Lee Reynolds, one-time aide to Arlene Foster and the regional co-ordinator for the Vote Leave campaign in 2016, said the Fine Gael leader’s “cheerleading” for the European Commission during the Brexit negotiations means unionism is distrustful of Dublin and that relations are “not much better than they were post-Anglo-Irish Agreement”.

The former leader of the DUP’s Belfast City Council group was speaking following Mr Varadkar’s shock resignation on Wednesday.

The newly-appointed Fine Gael became taoiseach in 2017 as the Brexit negotiations got underway and antagonised unionists with his often unyielding support for the European Commission.

Lee Reynolds
Former DUP adviser Lee Reynolds

He famously presented a copy of the Irish Times showing bombed customs posts to EU leaders to emphasise the importance of the border issue in Brexit and negotiated the Northern Ireland Protocol with Boris Johnson in 2019.

While he visited the Orange Order headquarters in Belfast and last year was welcomed at Windsor Park, home of Linfield FC, the Fine Gael leader became a hate figure among sections of loyalism.
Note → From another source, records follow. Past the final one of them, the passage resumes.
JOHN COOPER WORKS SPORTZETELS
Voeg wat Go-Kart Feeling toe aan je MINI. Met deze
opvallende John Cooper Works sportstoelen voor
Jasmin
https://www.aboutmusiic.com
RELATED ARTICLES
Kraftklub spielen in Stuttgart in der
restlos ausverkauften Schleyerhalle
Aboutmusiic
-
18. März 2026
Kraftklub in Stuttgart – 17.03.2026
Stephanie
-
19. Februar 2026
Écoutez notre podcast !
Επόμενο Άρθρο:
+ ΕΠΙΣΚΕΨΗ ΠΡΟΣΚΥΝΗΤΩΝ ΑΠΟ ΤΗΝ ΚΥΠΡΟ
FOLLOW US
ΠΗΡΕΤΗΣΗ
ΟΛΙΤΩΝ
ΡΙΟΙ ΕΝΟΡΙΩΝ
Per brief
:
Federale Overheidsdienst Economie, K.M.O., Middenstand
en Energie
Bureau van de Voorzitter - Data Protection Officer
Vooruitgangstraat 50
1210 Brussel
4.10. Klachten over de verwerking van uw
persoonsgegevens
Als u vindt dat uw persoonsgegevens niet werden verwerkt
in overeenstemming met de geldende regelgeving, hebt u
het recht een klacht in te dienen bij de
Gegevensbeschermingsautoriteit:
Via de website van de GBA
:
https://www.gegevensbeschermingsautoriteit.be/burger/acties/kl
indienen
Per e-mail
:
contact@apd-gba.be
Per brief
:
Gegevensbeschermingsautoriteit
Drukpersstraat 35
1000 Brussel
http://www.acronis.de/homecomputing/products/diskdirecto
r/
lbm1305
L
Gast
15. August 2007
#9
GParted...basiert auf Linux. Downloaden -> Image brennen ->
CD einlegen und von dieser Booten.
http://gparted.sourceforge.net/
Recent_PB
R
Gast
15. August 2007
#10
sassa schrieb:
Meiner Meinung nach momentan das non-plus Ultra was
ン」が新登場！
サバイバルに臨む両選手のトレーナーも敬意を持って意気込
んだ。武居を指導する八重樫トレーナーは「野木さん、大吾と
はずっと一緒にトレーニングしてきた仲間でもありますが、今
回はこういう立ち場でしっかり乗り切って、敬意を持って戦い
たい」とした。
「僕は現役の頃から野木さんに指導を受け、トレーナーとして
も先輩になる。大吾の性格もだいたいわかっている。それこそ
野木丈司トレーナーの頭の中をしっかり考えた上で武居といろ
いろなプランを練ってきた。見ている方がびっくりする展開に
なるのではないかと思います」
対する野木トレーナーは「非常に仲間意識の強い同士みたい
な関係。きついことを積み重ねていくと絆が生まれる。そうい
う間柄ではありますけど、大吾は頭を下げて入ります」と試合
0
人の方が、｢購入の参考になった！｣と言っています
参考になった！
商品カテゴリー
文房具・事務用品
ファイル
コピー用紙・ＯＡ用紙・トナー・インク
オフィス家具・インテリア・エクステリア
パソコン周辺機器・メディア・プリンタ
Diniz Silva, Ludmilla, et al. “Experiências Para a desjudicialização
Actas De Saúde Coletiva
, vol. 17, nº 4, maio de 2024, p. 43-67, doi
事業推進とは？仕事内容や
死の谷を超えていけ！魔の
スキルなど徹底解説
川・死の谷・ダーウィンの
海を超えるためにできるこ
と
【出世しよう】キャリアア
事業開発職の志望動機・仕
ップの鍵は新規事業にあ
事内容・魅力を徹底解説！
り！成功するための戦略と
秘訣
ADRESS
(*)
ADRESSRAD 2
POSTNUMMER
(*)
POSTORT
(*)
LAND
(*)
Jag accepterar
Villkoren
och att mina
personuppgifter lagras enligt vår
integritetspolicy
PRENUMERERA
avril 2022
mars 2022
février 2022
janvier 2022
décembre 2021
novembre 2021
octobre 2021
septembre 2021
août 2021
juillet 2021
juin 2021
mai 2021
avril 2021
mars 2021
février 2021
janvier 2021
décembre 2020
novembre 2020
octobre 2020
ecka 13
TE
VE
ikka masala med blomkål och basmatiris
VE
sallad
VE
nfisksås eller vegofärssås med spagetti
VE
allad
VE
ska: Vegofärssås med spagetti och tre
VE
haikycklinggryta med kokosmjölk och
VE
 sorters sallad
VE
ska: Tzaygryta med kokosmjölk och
The Loyalist Communities Council (LCC), a group which represents loyalist paramilitaries, said in 2021 that Irish government ministers and officials were not welcome in the north as long as difficulties over the Northern Ireland Protocol remained and the following year a sinister poster campaign in which the taoiseach’s image was accompanied by warnings of a return to violence.

Former North Belfast MP Lord Nigel Dodds on Wednesday described the departing Fine Gael leader as “one of the most unhelpful taoiseachs of recent years”.

“I think he fundamentally used Brexit as a means of trying to dismember the UK,” he told the News Letter.



Mr Reynolds said Mr Varadkar was “part of the first cohort of post-Belfast Agreement era” politicians from the Republic who “didn’t quite get it”, when it came to understanding unionism.

“They didn’t get the complexity of the peace process, and its lots of little checks, balances and relationships,” he told The Irish News.

“Whenever it came to a choice of trying to manage relationships with unionism and the UK, or going all in with the EU, I never got the sense it was a thought for them.”

He concedes that Brexit presented unprecedented problems for the Irish government but argues that “by their choices they helped make it more difficult”.

“Ireland could have had more of a role of mediator instead it became a European Commission cheerleader,” the former Belfast councillor said.

“They were signing up to things where they knew themselves it would completely burn the relationship with unionism, and they didn’t blink.”

He suggests that as a consequence of Mr Varadkar’s actions post Brexit, unionisms relationship with Dublin is “not much better than it was post Anglo Irish agreement”

“We have to treat the relationship with extreme caution and a good degree of suspicion,” he said.

“It was easy for the Varadkar-led Irish government to throw their lot in with the European Commission, that was an easy one for them but it had a whole series of negative consequences in terms of the relationship with unionism and the UK.”

However, the former DUP adviser said an opportunity now existed to “reset relations”.

His advice for the incoming taoiseach in regards to mending relations with unionists is to “deal with Northern Ireland, don’t deal with Northern Ireland how you think it will play out in the southern politics”.

“Sinn Féin will be defeated in the south on issues in the south not on what happens or doesn’t happen in Northern Ireland,” he said.